Il contributo tecnico di Mason: meno è più
Nick Mason non è mai stato un batterista virtuosistico nel senso classico, ma ha sempre saputo mettere la sua tecnica al servizio della canzone. La sua sensibilità per la dinamica e l’equilibrio sonoro è ciò che ha permesso ai brani dei Pink Floyd di respirare, rendendo possibile la fusione tra musica e narrazione.
In Echoes, brano epico di Meddle (1971), il suo lavoro di batteria è esemplare: discreto ma sempre presente, Mason costruisce uno scheletro ritmico che regge le molteplici fasi del brano senza mai sovrastare gli altri strumenti. Anche in One of These Days, si nota un drumming ossessivo e incalzante, costruito su loop e delay — uno dei momenti più iconici della sua carriera.
Questa filosofia “minimal ma efficace” è ciò che ha permesso ai Pink Floyd di sperimentare, sapendo di poter contare su un fondamento ritmico solido e raffinato.
Il periodo d’oro: da Dark Side a The Wall
Gli anni ’70 rappresentano l’apice della carriera dei Pink Floyd, e con essi anche il consolidamento del ruolo di Nick Mason come batterista, produttore e architetto del suono. In The Dark Side of the Moon (1973), il lavoro di Mason è misurato, elegante, perfettamente calibrato per ogni sezione del concept album.
In tracce come Time, la sua intro di orologi e percussioni rappresenta uno dei momenti più iconici del rock progressivo. Il suo drumming, inizialmente sincopato e poi più diretto, accompagna la transizione tra riflessione e potenza, mostrando la sua capacità di raccontare storie anche solo con i tamburi.

__Dati forniti__.
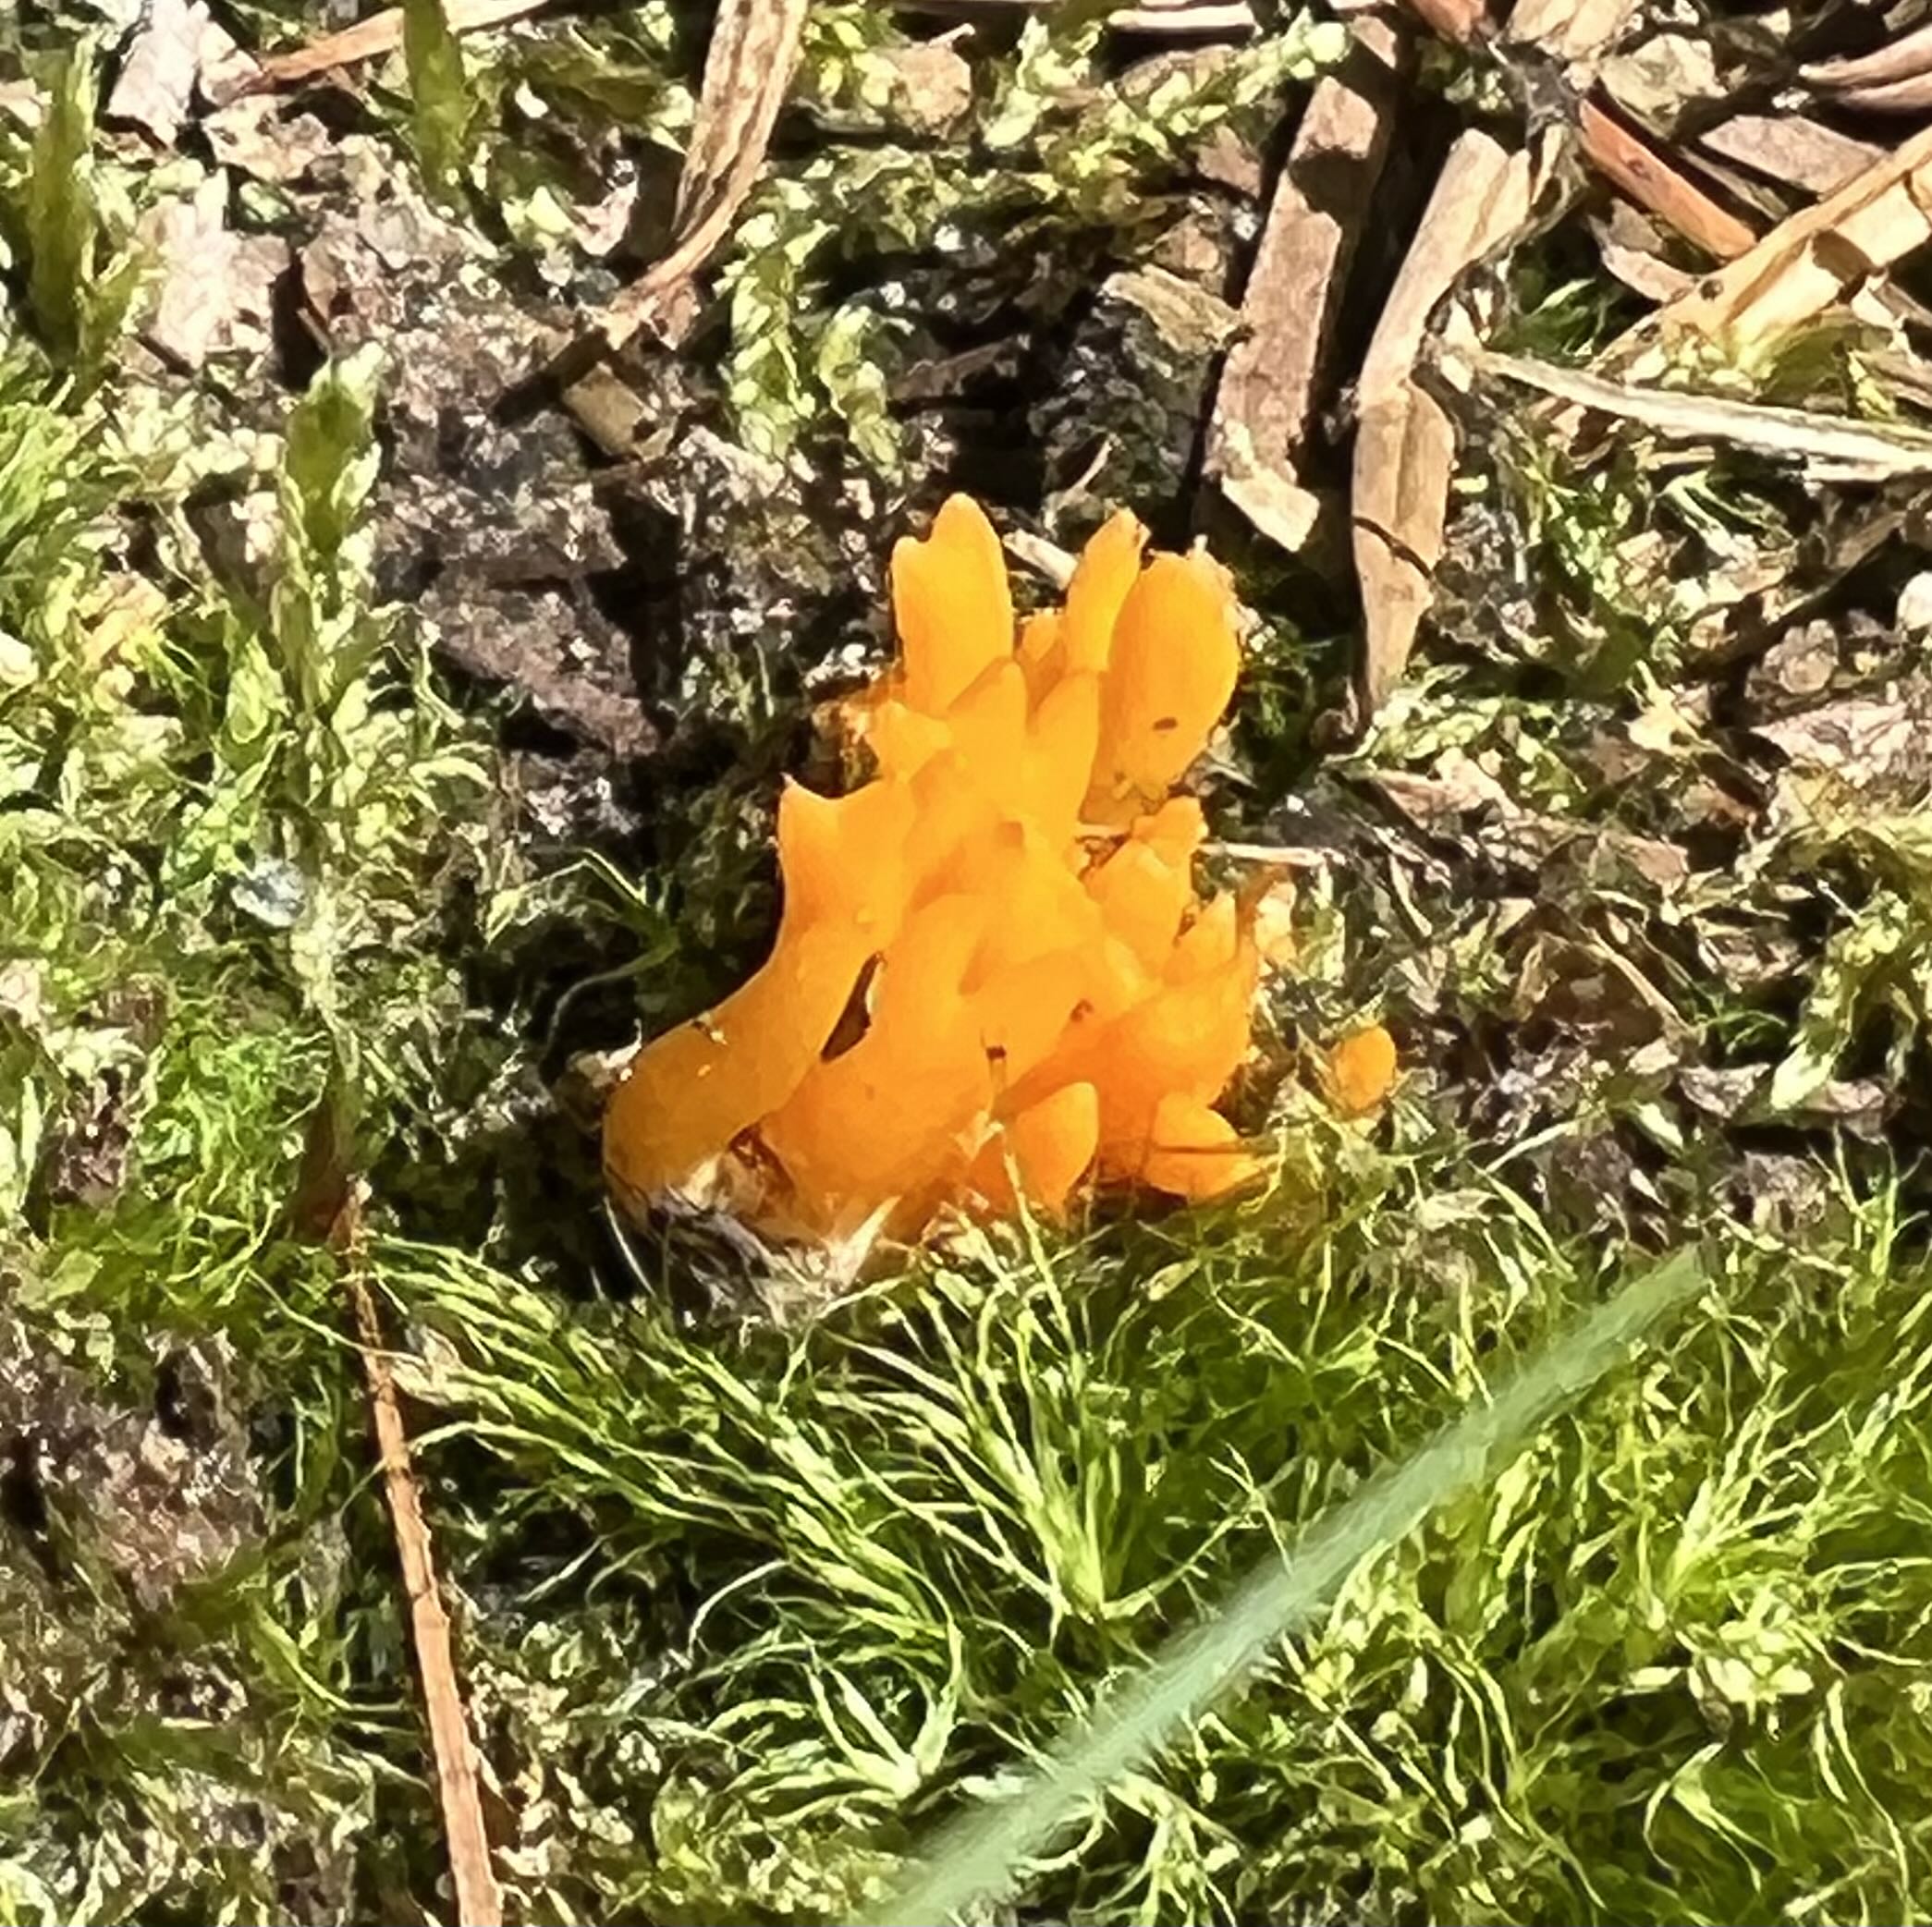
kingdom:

__Esercizi proposti__.
[1] Ripeti parola per parola il tratto del testo su Nick Mason che va da "In Echoes, brano" fino a "della sua carriera.".
[2] Per favore, elenca tutti i brani dei Pink Floyd citati per titolo nel testo su Nick Mason.

__Soluzioni dell'esercizio__.
[1]
In Echoes, brano epico di Meddle (1971), il suo lavoro di batteria è esemplare: discreto ma sempre presente, Mason costruisce uno scheletro ritmico che regge le molteplici fasi del brano senza mai sovrastare gli altri strumenti. Anche in One of These Days, si nota un drumming ossessivo e incalzante, costruito su loop e delay — uno dei momenti più iconici della sua carriera.

[2] Echoes, One of These Days, Time